---------- Data provided
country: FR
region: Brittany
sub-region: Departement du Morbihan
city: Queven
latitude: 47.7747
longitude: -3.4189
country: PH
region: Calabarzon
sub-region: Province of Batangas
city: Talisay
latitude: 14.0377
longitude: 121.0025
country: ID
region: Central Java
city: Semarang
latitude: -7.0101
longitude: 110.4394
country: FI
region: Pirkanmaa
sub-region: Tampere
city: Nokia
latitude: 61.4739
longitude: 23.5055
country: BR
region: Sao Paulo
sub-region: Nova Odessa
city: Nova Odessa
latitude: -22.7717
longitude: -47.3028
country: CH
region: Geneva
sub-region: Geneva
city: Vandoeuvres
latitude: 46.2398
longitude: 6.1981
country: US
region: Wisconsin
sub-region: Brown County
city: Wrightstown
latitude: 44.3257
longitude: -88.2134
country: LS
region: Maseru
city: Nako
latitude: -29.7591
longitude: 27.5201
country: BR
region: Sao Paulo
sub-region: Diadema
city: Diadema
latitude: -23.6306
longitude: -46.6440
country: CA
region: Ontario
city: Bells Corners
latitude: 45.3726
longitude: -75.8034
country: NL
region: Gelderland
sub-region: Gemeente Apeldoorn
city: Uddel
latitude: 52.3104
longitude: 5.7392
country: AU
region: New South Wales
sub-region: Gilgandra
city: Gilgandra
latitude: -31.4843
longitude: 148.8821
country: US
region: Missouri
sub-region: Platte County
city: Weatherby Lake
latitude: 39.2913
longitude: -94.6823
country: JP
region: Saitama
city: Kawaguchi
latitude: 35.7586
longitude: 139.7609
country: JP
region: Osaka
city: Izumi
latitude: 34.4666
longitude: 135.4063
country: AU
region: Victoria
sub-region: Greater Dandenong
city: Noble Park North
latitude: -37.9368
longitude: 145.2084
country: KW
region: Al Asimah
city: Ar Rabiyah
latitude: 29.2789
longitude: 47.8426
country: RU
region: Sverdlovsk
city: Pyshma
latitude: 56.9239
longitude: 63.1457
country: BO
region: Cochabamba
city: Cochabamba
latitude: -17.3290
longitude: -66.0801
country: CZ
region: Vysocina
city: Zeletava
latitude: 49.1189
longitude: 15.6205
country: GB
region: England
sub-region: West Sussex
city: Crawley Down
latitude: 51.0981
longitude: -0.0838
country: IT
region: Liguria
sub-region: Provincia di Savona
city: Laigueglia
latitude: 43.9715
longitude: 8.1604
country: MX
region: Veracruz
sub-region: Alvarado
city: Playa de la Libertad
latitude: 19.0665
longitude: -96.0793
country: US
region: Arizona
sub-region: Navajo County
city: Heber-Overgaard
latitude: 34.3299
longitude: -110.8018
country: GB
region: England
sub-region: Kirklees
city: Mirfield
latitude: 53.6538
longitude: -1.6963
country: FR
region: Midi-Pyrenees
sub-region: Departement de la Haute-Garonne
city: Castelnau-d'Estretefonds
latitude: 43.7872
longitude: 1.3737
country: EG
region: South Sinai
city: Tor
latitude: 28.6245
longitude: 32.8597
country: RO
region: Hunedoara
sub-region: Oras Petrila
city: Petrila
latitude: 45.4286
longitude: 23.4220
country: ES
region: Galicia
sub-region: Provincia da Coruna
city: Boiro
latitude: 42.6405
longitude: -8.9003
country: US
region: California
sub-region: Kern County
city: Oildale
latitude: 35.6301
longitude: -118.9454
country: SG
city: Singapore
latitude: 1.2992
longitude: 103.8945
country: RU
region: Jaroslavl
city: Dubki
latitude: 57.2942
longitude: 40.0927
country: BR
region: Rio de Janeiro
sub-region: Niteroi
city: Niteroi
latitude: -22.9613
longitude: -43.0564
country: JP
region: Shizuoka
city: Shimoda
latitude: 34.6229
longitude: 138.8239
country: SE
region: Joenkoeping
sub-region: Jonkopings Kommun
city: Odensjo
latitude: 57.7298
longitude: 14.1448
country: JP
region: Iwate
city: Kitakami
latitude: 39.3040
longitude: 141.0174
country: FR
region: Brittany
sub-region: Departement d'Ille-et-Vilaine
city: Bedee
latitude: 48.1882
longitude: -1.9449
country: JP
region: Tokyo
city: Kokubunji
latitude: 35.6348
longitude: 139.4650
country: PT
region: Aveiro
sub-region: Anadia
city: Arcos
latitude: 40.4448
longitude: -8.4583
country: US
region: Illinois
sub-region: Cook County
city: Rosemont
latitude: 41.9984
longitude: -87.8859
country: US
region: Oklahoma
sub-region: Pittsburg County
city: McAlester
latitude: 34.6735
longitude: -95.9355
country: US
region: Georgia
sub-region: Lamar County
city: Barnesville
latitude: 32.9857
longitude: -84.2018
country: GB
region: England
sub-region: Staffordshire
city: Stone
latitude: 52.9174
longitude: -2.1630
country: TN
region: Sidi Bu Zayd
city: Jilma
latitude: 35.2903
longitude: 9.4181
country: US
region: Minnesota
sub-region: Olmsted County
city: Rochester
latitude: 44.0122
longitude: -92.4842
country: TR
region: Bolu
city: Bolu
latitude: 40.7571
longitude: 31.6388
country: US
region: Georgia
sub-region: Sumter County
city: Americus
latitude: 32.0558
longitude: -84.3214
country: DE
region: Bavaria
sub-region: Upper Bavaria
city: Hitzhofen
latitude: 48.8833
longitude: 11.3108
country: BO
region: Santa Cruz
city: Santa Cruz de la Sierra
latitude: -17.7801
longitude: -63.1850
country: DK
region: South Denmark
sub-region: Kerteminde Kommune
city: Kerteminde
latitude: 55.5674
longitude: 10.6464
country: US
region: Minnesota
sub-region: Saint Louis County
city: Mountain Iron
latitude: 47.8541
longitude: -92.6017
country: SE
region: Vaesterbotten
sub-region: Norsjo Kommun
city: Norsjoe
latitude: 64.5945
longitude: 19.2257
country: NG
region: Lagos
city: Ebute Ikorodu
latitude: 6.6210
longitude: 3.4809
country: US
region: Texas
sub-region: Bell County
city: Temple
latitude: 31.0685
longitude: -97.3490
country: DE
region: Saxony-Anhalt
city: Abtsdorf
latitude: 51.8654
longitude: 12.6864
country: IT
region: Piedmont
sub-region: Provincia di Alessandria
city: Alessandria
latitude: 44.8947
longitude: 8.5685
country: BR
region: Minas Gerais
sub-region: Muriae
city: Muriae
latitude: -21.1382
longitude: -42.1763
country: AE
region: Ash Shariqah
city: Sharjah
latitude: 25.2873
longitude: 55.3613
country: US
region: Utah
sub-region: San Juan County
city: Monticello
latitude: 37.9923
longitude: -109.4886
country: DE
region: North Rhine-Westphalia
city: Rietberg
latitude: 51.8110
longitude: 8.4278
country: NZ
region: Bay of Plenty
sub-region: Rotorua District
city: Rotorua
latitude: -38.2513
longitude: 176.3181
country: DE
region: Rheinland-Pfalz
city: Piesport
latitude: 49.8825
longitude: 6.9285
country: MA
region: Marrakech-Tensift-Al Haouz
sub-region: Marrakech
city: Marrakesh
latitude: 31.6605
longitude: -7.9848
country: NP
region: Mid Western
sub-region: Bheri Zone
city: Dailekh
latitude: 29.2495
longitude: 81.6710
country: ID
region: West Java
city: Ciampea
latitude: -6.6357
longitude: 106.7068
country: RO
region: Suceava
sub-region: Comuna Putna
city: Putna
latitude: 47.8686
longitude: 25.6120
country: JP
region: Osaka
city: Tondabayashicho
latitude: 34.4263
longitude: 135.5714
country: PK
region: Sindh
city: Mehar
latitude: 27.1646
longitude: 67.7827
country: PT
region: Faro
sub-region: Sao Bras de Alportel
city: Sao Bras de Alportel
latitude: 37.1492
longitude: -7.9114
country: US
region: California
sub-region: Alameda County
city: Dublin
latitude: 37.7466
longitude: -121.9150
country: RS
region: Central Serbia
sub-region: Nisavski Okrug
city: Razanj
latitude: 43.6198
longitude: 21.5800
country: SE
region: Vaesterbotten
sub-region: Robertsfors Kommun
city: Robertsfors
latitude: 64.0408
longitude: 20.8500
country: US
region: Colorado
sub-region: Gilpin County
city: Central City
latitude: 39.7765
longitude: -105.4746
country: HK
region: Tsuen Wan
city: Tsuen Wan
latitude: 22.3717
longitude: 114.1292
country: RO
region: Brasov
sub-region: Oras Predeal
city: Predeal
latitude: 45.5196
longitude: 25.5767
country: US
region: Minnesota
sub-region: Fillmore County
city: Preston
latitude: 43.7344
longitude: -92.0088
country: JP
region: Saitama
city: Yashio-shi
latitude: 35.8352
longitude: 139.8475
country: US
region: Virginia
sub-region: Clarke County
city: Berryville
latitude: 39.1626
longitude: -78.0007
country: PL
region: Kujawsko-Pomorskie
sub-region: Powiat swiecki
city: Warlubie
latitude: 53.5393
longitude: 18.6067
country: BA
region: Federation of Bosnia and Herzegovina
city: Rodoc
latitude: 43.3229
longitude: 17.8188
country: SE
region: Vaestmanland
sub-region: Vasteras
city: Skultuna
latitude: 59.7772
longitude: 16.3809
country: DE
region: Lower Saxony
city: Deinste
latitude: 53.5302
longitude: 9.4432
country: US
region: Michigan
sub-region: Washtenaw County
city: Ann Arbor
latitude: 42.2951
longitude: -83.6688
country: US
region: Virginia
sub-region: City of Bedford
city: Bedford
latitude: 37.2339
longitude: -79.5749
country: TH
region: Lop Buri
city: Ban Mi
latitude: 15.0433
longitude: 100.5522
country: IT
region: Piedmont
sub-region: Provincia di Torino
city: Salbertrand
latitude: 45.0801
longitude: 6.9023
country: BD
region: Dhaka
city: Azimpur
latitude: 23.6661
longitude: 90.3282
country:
--------------------
== Stated task ==
Lay out the part that starts with the line containing "longitude: 141.0174" and ends with the line containing "city: Sharjah" as a Markdown table with the columns Row and Line. Give each line its row number, skip blank lines, and include both end lines.

== Solution to this exercise ==
| Row | Line |
|---|---|
| 1 | longitude: 141.0174 |
| 2 | country: FR |
| 3 | region: Brittany |
| 4 | sub-region: Departement d'Ille-et-Vilaine |
| 5 | city: Bedee |
| 6 | latitude: 48.1882 |
| 7 | longitude: -1.9449 |
| 8 | country: JP |
| 9 | region: Tokyo |
| 10 | city: Kokubunji |
| 11 | latitude: 35.6348 |
| 12 | longitude: 139.4650 |
| 13 | country: PT |
| 14 | region: Aveiro |
| 15 | sub-region: Anadia |
| 16 | city: Arcos |
| 17 | latitude: 40.4448 |
| 18 | longitude: -8.4583 |
| 19 | country: US |
| 20 | region: Illinois |
| 21 | sub-region: Cook County |
| 22 | city: Rosemont |
| 23 | latitude: 41.9984 |
| 24 | longitude: -87.8859 |
| 25 | country: US |
| 26 | region: Oklahoma |
| 27 | sub-region: Pittsburg County |
| 28 | city: McAlester |
| 29 | latitude: 34.6735 |
| 30 | longitude: -95.9355 |
| 31 | country: US |
| 32 | region: Georgia |
| 33 | sub-region: Lamar County |
| 34 | city: Barnesville |
| 35 | latitude: 32.9857 |
| 36 | longitude: -84.2018 |
| 37 | country: GB |
| 38 | region: England |
| 39 | sub-region: Staffordshire |
| 40 | city: Stone |
| 41 | latitude: 52.9174 |
| 42 | longitude: -2.1630 |
| 43 | country: TN |
| 44 | region: Sidi Bu Zayd |
| 45 | city: Jilma |
| 46 | latitude: 35.2903 |
| 47 | longitude: 9.4181 |
| 48 | country: US |
| 49 | region: Minnesota |
| 50 | sub-region: Olmsted County |
| 51 | city: Rochester |
| 52 | latitude: 44.0122 |
| 53 | longitude: -92.4842 |
| 54 | country: TR |
| 55 | region: Bolu |
| 56 | city: Bolu |
| 57 | latitude: 40.7571 |
| 58 | longitude: 31.6388 |
| 59 | country: US |
| 60 | region: Georgia |
| 61 | sub-region: Sumter County |
| 62 | city: Americus |
| 63 | latitude: 32.0558 |
| 64 | longitude: -84.3214 |
| 65 | country: DE |
| 66 | region: Bavaria |
| 67 | sub-region: Upper Bavaria |
| 68 | city: Hitzhofen |
| 69 | latitude: 48.8833 |
| 70 | longitude: 11.3108 |
| 71 | country: BO |
| 72 | region: Santa Cruz |
| 73 | city: Santa Cruz de la Sierra |
| 74 | latitude: -17.7801 |
| 75 | longitude: -63.1850 |
| 76 | country: DK |
| 77 | region: South Denmark |
| 78 | sub-region: Kerteminde Kommune |
| 79 | city: Kerteminde |
| 80 | latitude: 55.5674 |
| 81 | longitude: 10.6464 |
| 82 | country: US |
| 83 | region: Minnesota |
| 84 | sub-region: Saint Louis County |
| 85 | city: Mountain Iron |
| 86 | latitude: 47.8541 |
| 87 | longitude: -92.6017 |
| 88 | country: SE |
| 89 | region: Vaesterbotten |
| 90 | sub-region: Norsjo Kommun |
| 91 | city: Norsjoe |
| 92 | latitude: 64.5945 |
| 93 | longitude: 19.2257 |
| 94 | country: NG |
| 95 | region: Lagos |
| 96 | city: Ebute Ikorodu |
| 97 | latitude: 6.6210 |
| 98 | longitude: 3.4809 |
| 99 | country: US |
| 100 | region: Texas |
| 101 | sub-region: Bell County |
| 102 | city: Temple |
| 103 | latitude: 31.0685 |
| 104 | longitude: -97.3490 |
| 105 | country: DE |
| 106 | region: Saxony-Anhalt |
| 107 | city: Abtsdorf |
| 108 | latitude: 51.8654 |
| 109 | longitude: 12.6864 |
| 110 | country: IT |
| 111 | region: Piedmont |
| 112 | sub-region: Provincia di Alessandria |
| 113 | city: Alessandria |
| 114 | latitude: 44.8947 |
| 115 | longitude: 8.5685 |
| 116 | country: BR |
| 117 | region: Minas Gerais |
| 118 | sub-region: Muriae |
| 119 | city: Muriae |
| 120 | latitude: -21.1382 |
| 121 | longitude: -42.1763 |
| 122 | country: AE |
| 123 | region: Ash Shariqah |
| 124 | city: Sharjah |